▶ _Énoncé_
Recopiez mot pour mot le passage de l'entretien qui va de « LE FIGARO. Diriez-vous » jusqu'à « politique ou économique. » inclus.
━━━━━ Source
Rufin – Girard: quelle diplomatie pour la France?
Dans cet interview publié le 16 février dans le journal Le Figaro (Vincent Tremolet de Villers) Jean-Christophe Rufin et Renaud Girard font l’état des lieux de notre diplomatie.
Renaud Girard est Normalien, énarque, et a couvert de très nombreux conflits. Il a confronté ses connaissances «livresques» aux vérités du terrain. Son indépendance d’esprit en fait un des plus crédibles défenseurs du retour au réalisme géopolitique.
L’académicien Jean-Christophe Rufin est médecin et ancien président d’Action contre la faim, ancien ambassadeur de France au Sénégals’inquiète du décalage entre les ambitions affichées par nos gouvernants et les moyens qui sont les nôtres.
LE FIGARO. Diriez-vous avec François Hollande que «la France est en guerre»?
Renaud GIRARD. Je ne suis pas d’accord avec cette formulation. Nous fêtons le centième anniversaire de la Grande Guerre ; au cours du mois d’août 1914, jusqu’à 20.000 jeunes Français mouraient par jour pour défendre leur patrie ; notre situation actuelle est fort différente et beaucoup moins dramatique.
Depuis que Thucydide l’a décrite, la guerre est le moyen qu’utilise un État ou un groupe humain pour imposer une hégémonie à un autre État ou groupe humain, qu’elle soit culturelle, politique ou économique.
Les guerres totales, telles que la France les a connues au XXe siècle, n’existent plus dans ce début de XXIe siècle. Certes la France affronte des organisations terroristes en opérations extérieures comme au Mali, mais sur son propre territoire elle n’est pas en état de guerre. Le but recherché par les terroristes qui ont commis les massacres de Paris du 13 novembre n’est pas d’imposer sur la France l’hégémonie du califat de Mossoul. C’est une tentative d’intimidation pour que l’armée de l’air française cesse de bombarder l’État islamique, à l’ouest de l’Irak et à l’est de la Syrie.
La France a été touchée par une guerre de religion, qui la dépasse largement. Cette guerre a pour but premier d’installer une hégémonie islamiste sunnite dans tous les pays arabo-musulmans. On n’y retrouve pas les formes de guerre traditionnelle qui jalonnent notre histoire.
Jean-Christophe RUFIN. Le terme de guerre a été utilisé par Hollande bien avant les attentats de Paris. Dès les interventions au Mali et en Centrafrique, il a manié la rhétorique dangereuse de «la guerre contre le terrorisme», à la George Bush. Et depuis les attentats, l’hystérie guerrière du gouvernement est à son comble. Pourtant ni les Espagnols ni les Anglais n’ont utilisé ce terme de «guerre» après les attentats de Madrid et de Londres. Les Russes, non plus, quand un de leurs avions a été abattu à Charm-el-Cheikh au mois de novembre avec 200 personnes à bord.
━━━━━━━━━━
━━━━━ Entrées fournies
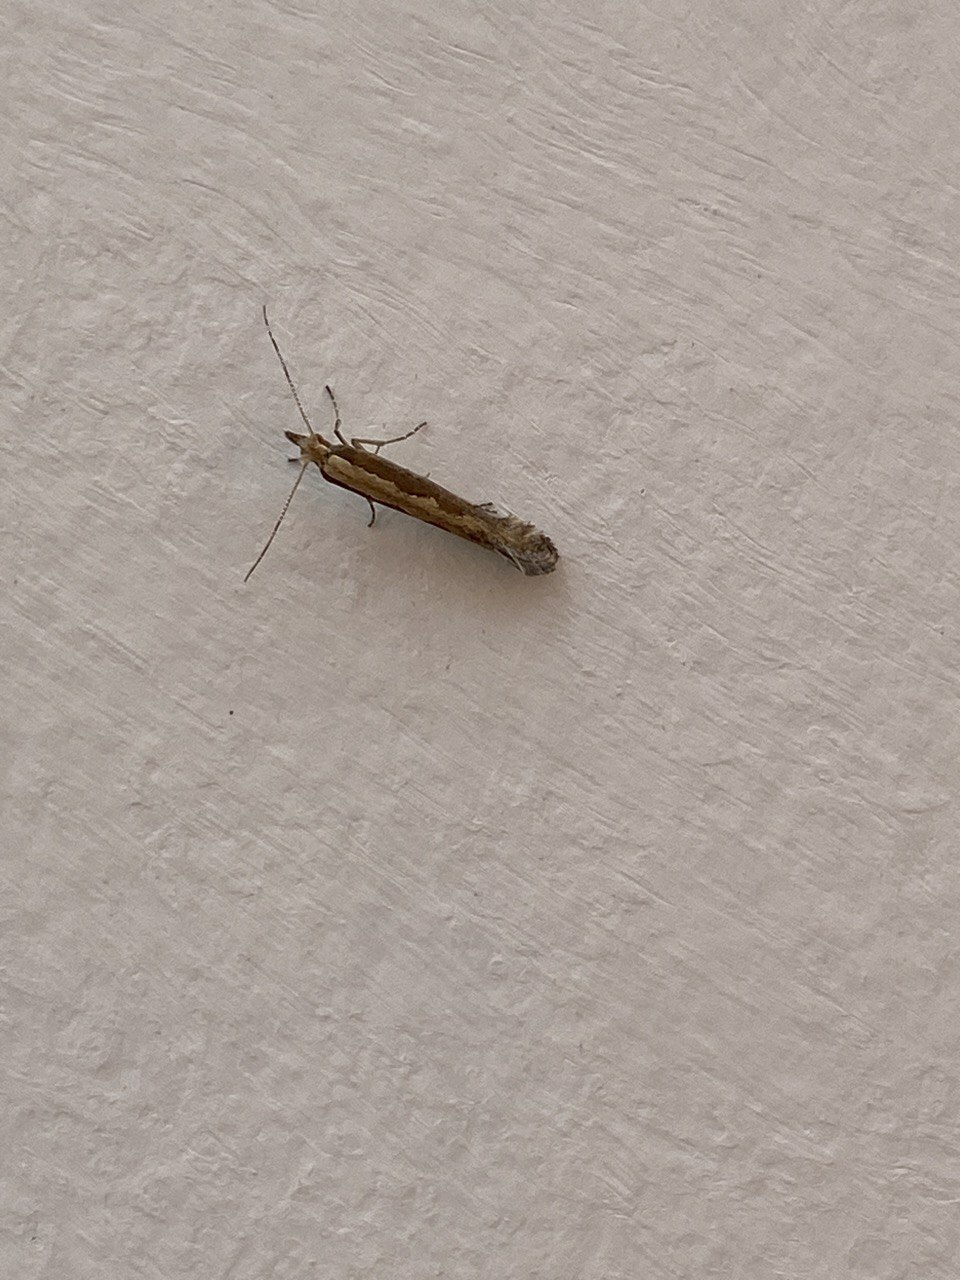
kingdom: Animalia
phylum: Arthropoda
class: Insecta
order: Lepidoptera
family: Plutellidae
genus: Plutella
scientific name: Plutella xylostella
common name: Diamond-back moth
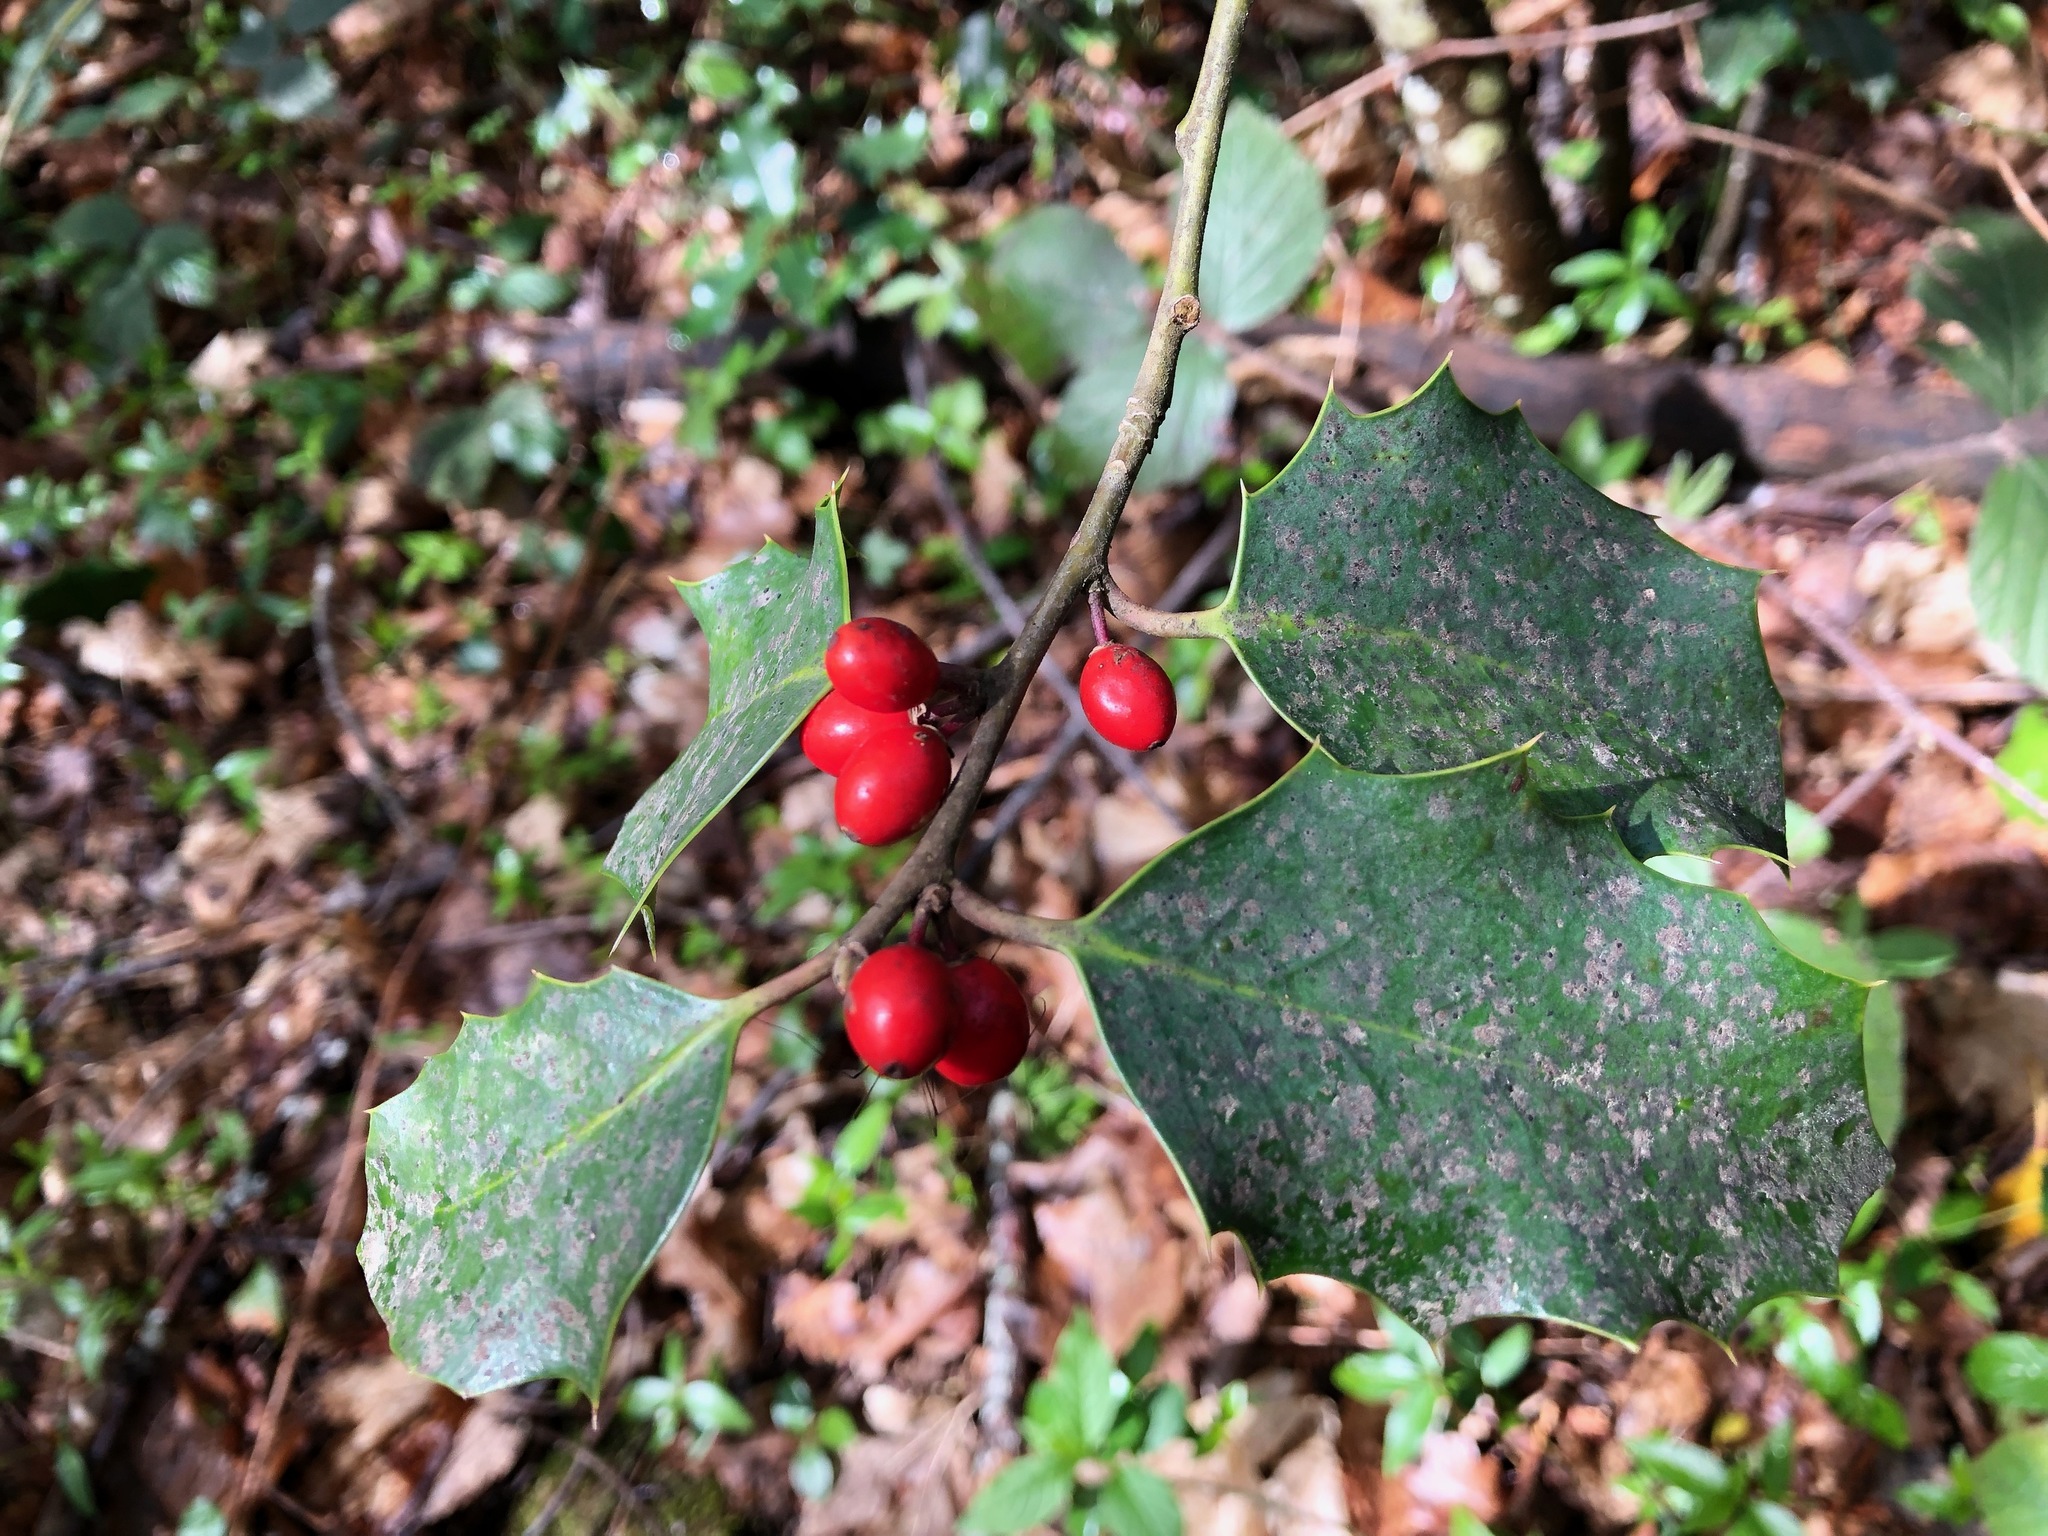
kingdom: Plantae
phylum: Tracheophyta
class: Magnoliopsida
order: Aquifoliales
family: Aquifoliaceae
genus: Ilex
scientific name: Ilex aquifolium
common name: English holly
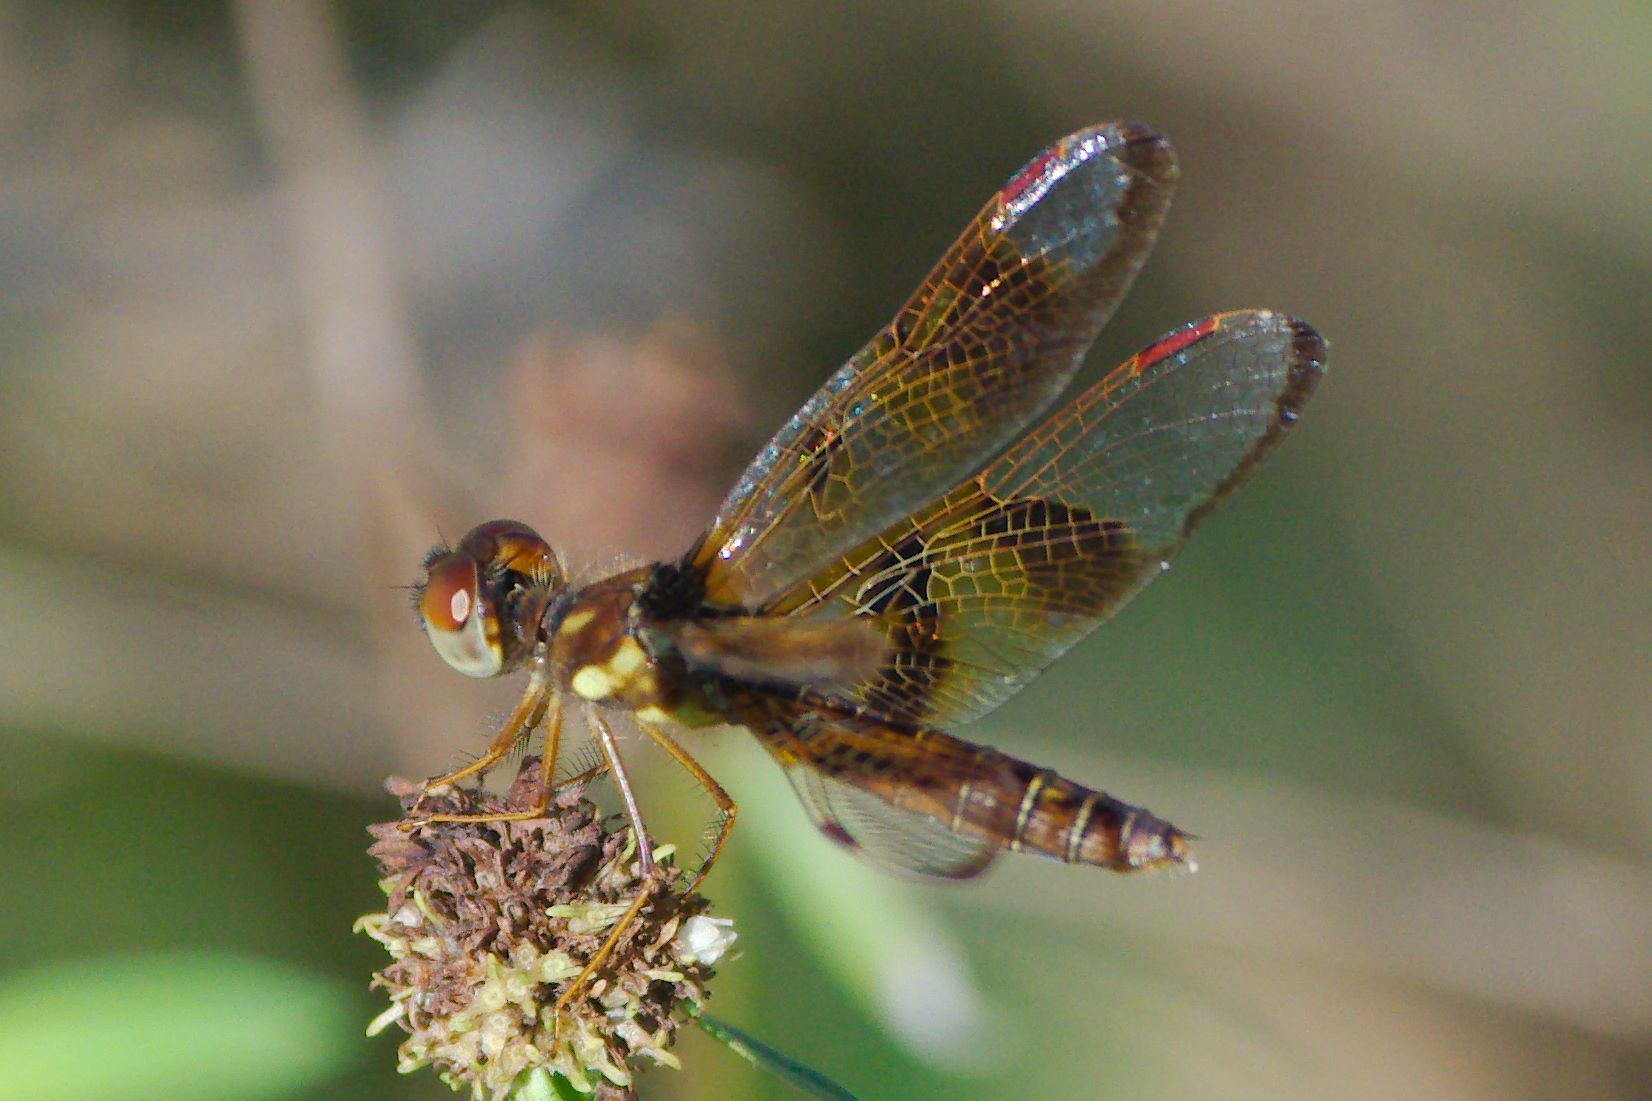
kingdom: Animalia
━━━━━━━━━━
▶ _Réponse complète_
LE FIGARO. Diriez-vous avec François Hollande que «la France est en guerre»?
Renaud GIRARD. Je ne suis pas d’accord avec cette formulation. Nous fêtons le centième anniversaire de la Grande Guerre ; au cours du mois d’août 1914, jusqu’à 20.000 jeunes Français mouraient par jour pour défendre leur patrie ; notre situation actuelle est fort différente et beaucoup moins dramatique.
Depuis que Thucydide l’a décrite, la guerre est le moyen qu’utilise un État ou un groupe humain pour imposer une hégémonie à un autre État ou groupe humain, qu’elle soit culturelle, politique ou économique.